Today's settlement culminates a Commission staff investigation which concluded that AEP's Jefferson Island Storage & Hub intrastate pipeline failed to disclose to the Commission a non-public agreement in which Jefferson Island put its affiliated gas marketer AEP Energy Services in control of injections and withdrawals at Jefferson Island's gas storage facility in Louisiana. This agreement allowed Energy Services to receive storage services that Jefferson Island did not provide to any other customer, as well as exclusive, continuing access to confidential storage information about Jefferson Island's other customers. Staff also concluded that AEP's Louisiana Intrastate Gas pipeline provided undue preferences in transportation services to Energy Services. Neither pipeline company is currently owned by AEP. Commission staff understands that the companies' new owners are not repeating the improper practices.
In addition to the $21 million civil penalty, the agreement requires AEP, Energy Services, American Electric Power Service Corp. and Houston Pipe Line Co., AEP's remaining intrastate pipeline company now within the Commission's NGPA jurisdiction, to follow a four-year compliance plan to prevent future violations. The plan provides for continued monitoring by Commission staff of AEP's compliance with Standards of Conduct, Market Behavior rules, and the Commission's NGPA regulations. AEP will designate a Compliance Officer to develop a coordinated plan for compliance with Commission rules and training of personnel and to report to OMOI on the plan's implementation.
Also today, the U.S. Department of Justice and the U.S. Commodity Futures Trading Commission each announced settlements with AEP.
Pursuant to the DOJ settlement, Energy Services will pay a $30 million criminal penalty to resolve a criminal investigation into the knowing delivery of knowingly inaccurate reports concerning natural gas commodity markets. DOJ will defer filing criminal charges against Energy Services for 15 months, at which time DOJ will close any further investigation or pursuit of Energy Services relating to the investigation if Energy Services fully complies with the DOJ settlement.

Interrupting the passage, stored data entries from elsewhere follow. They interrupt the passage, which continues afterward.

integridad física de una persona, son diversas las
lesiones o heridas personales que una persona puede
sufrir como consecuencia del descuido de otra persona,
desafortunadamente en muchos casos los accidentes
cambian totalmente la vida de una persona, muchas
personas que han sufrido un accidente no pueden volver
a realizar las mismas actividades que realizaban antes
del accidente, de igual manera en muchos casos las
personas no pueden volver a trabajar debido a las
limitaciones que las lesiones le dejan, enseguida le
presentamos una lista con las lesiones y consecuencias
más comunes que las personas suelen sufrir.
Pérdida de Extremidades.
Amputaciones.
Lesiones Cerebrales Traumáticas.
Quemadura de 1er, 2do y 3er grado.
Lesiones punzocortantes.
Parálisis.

The CFTC settled charges it filed in September 2003, alleging that AEP and Energy Services engaged in false reporting to energy price index compilers and thereby engaged in attempted manipulation. Under the CFTC settlement, Energy Services will pay a civil monetary penalty of $30 million and acknowledge and accept responsibility for submitting knowingly inaccurate data for one or more delivery points or hubs for which Energy Services provided trade information.
FERC, CFTC and the Department of Justice coordinated their investigations. "The Commission would like to thank the CFTC and the Justice Department for their ongoing cooperation in this matter and for investigating under their statutory authority unlawful conduct in the natural gas and electricity markets," Chairman Wood said.